Exercise goal>
Replace "Spielberg" with "Salzburg" throughout the lines of the listing and leave everything else unchanged.
::: Material for the task :::
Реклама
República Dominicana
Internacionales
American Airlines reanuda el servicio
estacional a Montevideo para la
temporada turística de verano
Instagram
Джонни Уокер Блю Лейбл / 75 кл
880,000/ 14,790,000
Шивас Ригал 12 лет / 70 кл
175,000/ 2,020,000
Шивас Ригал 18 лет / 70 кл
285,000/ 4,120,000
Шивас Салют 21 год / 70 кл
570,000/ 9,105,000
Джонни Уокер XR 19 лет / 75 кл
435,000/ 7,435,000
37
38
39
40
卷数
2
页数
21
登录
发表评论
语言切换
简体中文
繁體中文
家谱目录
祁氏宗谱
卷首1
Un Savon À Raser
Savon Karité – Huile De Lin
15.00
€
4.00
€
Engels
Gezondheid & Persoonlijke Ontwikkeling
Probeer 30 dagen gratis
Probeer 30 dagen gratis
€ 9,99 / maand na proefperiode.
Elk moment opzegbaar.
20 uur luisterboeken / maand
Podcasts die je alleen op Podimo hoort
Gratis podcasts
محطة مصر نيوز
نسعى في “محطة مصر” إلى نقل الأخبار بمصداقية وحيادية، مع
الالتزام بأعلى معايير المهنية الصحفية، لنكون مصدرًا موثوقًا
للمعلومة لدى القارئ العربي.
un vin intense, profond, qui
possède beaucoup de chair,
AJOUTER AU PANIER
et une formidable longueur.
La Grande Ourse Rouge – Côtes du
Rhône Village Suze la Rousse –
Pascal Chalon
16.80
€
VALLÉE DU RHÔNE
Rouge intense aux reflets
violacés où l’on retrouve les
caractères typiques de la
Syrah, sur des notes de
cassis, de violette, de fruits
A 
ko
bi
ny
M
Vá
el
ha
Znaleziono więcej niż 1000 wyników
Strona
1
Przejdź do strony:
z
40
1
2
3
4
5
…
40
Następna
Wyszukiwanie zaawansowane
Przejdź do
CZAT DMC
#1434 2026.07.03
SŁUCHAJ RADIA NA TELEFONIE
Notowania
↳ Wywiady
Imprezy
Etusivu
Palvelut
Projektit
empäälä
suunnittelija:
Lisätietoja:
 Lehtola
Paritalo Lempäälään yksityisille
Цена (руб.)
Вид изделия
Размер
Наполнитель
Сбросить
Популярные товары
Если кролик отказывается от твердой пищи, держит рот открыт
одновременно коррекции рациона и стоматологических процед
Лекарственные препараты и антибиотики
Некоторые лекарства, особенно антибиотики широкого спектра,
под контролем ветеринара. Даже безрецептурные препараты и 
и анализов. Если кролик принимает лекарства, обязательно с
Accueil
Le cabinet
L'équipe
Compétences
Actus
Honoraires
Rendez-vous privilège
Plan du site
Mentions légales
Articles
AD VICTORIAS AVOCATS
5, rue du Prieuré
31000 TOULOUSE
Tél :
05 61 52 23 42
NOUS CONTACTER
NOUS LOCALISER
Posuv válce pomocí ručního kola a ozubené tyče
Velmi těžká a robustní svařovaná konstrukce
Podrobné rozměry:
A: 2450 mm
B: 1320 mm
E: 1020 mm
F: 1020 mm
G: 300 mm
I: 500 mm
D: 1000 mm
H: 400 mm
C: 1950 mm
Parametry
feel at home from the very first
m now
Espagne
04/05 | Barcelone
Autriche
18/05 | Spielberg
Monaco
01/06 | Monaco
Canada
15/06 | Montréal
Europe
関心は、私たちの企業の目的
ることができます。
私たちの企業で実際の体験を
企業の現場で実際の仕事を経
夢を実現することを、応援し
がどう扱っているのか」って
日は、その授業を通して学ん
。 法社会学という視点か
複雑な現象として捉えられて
:::
Final answer>
Реклама
República Dominicana
Internacionales
American Airlines reanuda el servicio
estacional a Montevideo para la
temporada turística de verano
Instagram
Джонни Уокер Блю Лейбл / 75 кл
880,000/ 14,790,000
Шивас Ригал 12 лет / 70 кл
175,000/ 2,020,000
Шивас Ригал 18 лет / 70 кл
285,000/ 4,120,000
Шивас Салют 21 год / 70 кл
570,000/ 9,105,000
Джонни Уокер XR 19 лет / 75 кл
435,000/ 7,435,000
37
38
39
40
卷数
2
页数
21
登录
发表评论
语言切换
简体中文
繁體中文
家谱目录
祁氏宗谱
卷首1
Un Savon À Raser
Savon Karité – Huile De Lin
15.00
€
4.00
€
Engels
Gezondheid & Persoonlijke Ontwikkeling
Probeer 30 dagen gratis
Probeer 30 dagen gratis
€ 9,99 / maand na proefperiode.
Elk moment opzegbaar.
20 uur luisterboeken / maand
Podcasts die je alleen op Podimo hoort
Gratis podcasts
محطة مصر نيوز
نسعى في “محطة مصر” إلى نقل الأخبار بمصداقية وحيادية، مع
الالتزام بأعلى معايير المهنية الصحفية، لنكون مصدرًا موثوقًا
للمعلومة لدى القارئ العربي.
un vin intense, profond, qui
possède beaucoup de chair,
AJOUTER AU PANIER
et une formidable longueur.
La Grande Ourse Rouge – Côtes du
Rhône Village Suze la Rousse –
Pascal Chalon
16.80
€
VALLÉE DU RHÔNE
Rouge intense aux reflets
violacés où l’on retrouve les
caractères typiques de la
Syrah, sur des notes de
cassis, de violette, de fruits
A 
ko
bi
ny
M
Vá
el
ha
Znaleziono więcej niż 1000 wyników
Strona
1
Przejdź do strony:
z
40
1
2
3
4
5
…
40
Następna
Wyszukiwanie zaawansowane
Przejdź do
CZAT DMC
#1434 2026.07.03
SŁUCHAJ RADIA NA TELEFONIE
Notowania
↳ Wywiady
Imprezy
Etusivu
Palvelut
Projektit
empäälä
suunnittelija:
Lisätietoja:
 Lehtola
Paritalo Lempäälään yksityisille
Цена (руб.)
Вид изделия
Размер
Наполнитель
Сбросить
Популярные товары
Если кролик отказывается от твердой пищи, держит рот открыт
одновременно коррекции рациона и стоматологических процед
Лекарственные препараты и антибиотики
Некоторые лекарства, особенно антибиотики широкого спектра,
под контролем ветеринара. Даже безрецептурные препараты и 
и анализов. Если кролик принимает лекарства, обязательно с
Accueil
Le cabinet
L'équipe
Compétences
Actus
Honoraires
Rendez-vous privilège
Plan du site
Mentions légales
Articles
AD VICTORIAS AVOCATS
5, rue du Prieuré
31000 TOULOUSE
Tél :
05 61 52 23 42
NOUS CONTACTER
NOUS LOCALISER
Posuv válce pomocí ručního kola a ozubené tyče
Velmi těžká a robustní svařovaná konstrukce
Podrobné rozměry:
A: 2450 mm
B: 1320 mm
E: 1020 mm
F: 1020 mm
G: 300 mm
I: 500 mm
D: 1000 mm
H: 400 mm
C: 1950 mm
Parametry
feel at home from the very first
m now
Espagne
04/05 | Barcelone
Autriche
18/05 | Salzburg
Monaco
01/06 | Monaco
Canada
15/06 | Montréal
Europe
関心は、私たちの企業の目的
ることができます。
私たちの企業で実際の体験を
企業の現場で実際の仕事を経
夢を実現することを、応援し
がどう扱っているのか」って
日は、その授業を通して学ん
。 法社会学という視点か
複雑な現象として捉えられて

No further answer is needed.